While soaking, sprouting and fermenting most starch sources can significantly decrease the levels of antinutrients, it’s much more difficult to reduce the phytic acid in corn by soaking, or by a similar traditional process called nixtamalization. This is another reason why corn is a worse food source than rice or pseudograins – avoid it if at all possible.
Traditional soaking and fermentation methods can also help eliminate saponins and protease inhibitors, but lectins require a slightly different strategy. Normal cooking can help to reduce lectins, but only pressure cooking can completely eliminate them. This makes complete elimination of lectins very inconvenient for everyone who doesn’t own a pressure cooker. Since lectins come in several different types, and not all people react poorly to all types of lectins, your second-best option is to determine which type(s) you are sensitive to, and then simply avoid those. The easiest way to do this is with an elimination diet. Cut out all grains and pseudograins for a week, then try introducing them one at a time and see which ones you react poorly to. It may be helpful to keep a diary of exactly how you feel during these experiments, since some symptoms of lectin intolerance might be problems like sleep disturbance, rather than typical digestive issues.

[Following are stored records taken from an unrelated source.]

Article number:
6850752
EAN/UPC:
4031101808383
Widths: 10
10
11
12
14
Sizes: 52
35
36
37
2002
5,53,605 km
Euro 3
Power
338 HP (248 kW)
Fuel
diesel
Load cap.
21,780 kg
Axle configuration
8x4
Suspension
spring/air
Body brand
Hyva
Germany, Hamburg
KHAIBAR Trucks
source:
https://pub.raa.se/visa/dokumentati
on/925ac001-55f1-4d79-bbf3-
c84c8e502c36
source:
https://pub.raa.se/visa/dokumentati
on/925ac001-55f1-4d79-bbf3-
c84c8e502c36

Lectins, saponins, protease inhibitors, and phytates, as well as their high levels of carbohydrates, make pseudograins a less-than-ideal food. Nevertheless, they do have some uses. First is their cultural value – quinoa, buckwheat, or white rice can make a wonderful compromise if you have to feed non-Paleo relatives used to a hefty helping of starch with every meal. If rice flour pancakes mean the difference between a peaceful weekend visit and an all-out culinary war over your “extreme fad diet,” they might do more good than harm.

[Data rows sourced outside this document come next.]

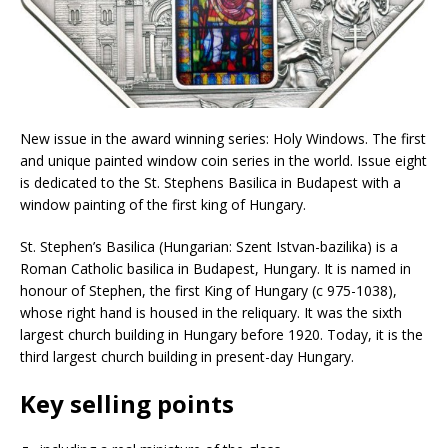
New issue in the award winning series: Holy Windows. The first
and unique painted window coin series in the world. Issue eight
is dedicated to the St. Stephens Basilica in Budapest with a
window painting of the first king of Hungary.
St. Stephen’s Basilica (Hungarian: Szent Istvan-bazilika) is a
Roman Catholic basilica in Budapest, Hungary. It is named in
honour of Stephen, the first King of Hungary (c 975-1038),
whose right hand is housed in the reliquary. It was the sixth
largest church building in Hungary before 1920. Today, it is the
third largest church building in present-day Hungary.
Key selling points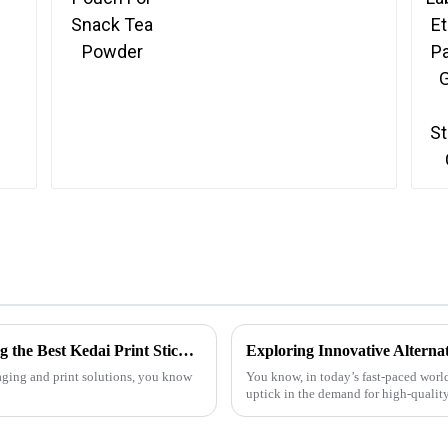
Overcoming Common Challenges in Finding the Best Kedai Print Sticker Solutions
kaging and print solutions, you know
You know, in today’s fast-paced world
uptick in the demand for high-quality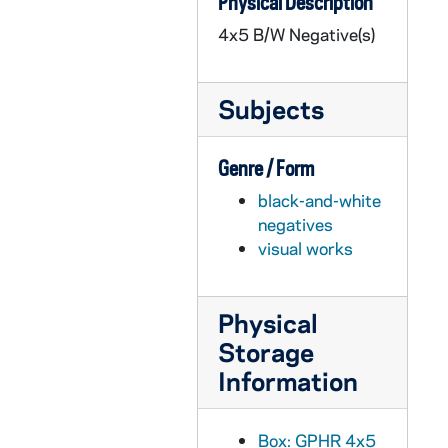
Physical Description
GPHR 45/3338: Alumni Board Meetings, 1958
4x5 B/W Negative(s)
GPHR 45/3339: Confirmation Group for Fr. O'Brien [copy], 1958
GPHR 45/3340: Lobund - Panels for Hallway, 1958
Subjects
GPHR 45/3342: Lobund - New Operating Cage, 1958
GPHR 45/3343: Lobund - Copies of Floor Plan in Kodalith, 1958
Genre / Form
GPHR 45/3344: "Pieta" by Jean De Marco - Howard Hall Chapel, 1958
black-and-white
GPHR 45/3345: Cobalt Capsule for Burton, 1958 March
negatives
GPHR 45/3347: Bowling Teams by Joe O'Brien, 1958
visual works
GPHR 45/3348: Black Students for Brussels World Fair, 1958
GPHR 45/3349: Development Program Fund Raising Copy re next 10 Years, 1958
Physical
GPHR 45/3351: Bishop Grutka [copy] (Bishop Gruther), 1958
Storage
GPHR 45/3352: Bishop Hellinger [copy] (Hillinger? or Hillenger?), 1958
Information
GPHR 45/3353: Art Department Bob Leader and Murals in Huddle, 1958
GPHR 45/3354: Fr. Walsh's 50th Anniversary, 1958
Box: GPHR 4x5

Pseudograins are also a less harmful way to satisfy cravings for wheat products or starchy foods in general – they might not offer much in the way of nutrition, but when prepared properly they don’t do much damage, either.
Another application for pseudograins is purely economic: they’re a cheap, universally available source of calories. If you’re struggling to find enough money just to put food on the table, eating rice is preferable to going hungry. If you’re actively trying to achieve a caloric surplus (to gain muscle mass, as part of recovery from an eating disorder, or for any other reason) pseudograins are a wonderful tool for the same qualities that make them so problematic for other people: like other carbohydrates, they’re easy to eat and don’t fill you up for long.
The place of pseudograins in your particular diet will depend largely on your reasons for avoiding grains to begin with. If you’re restricting your carb intake, pseudograins aren’t any better than actual grains. If you’re lean and active, and only worried about antinutrient content, properly prepared pseudograins might not be a harmful side dish every once in a while. But just because they aren’t as bad for you as wheat, doesn’t mean they should be a staple food unless you have no other options. Instead, save them as an occasional indulgence and focus your meals on fats, quality protein, and vegetables.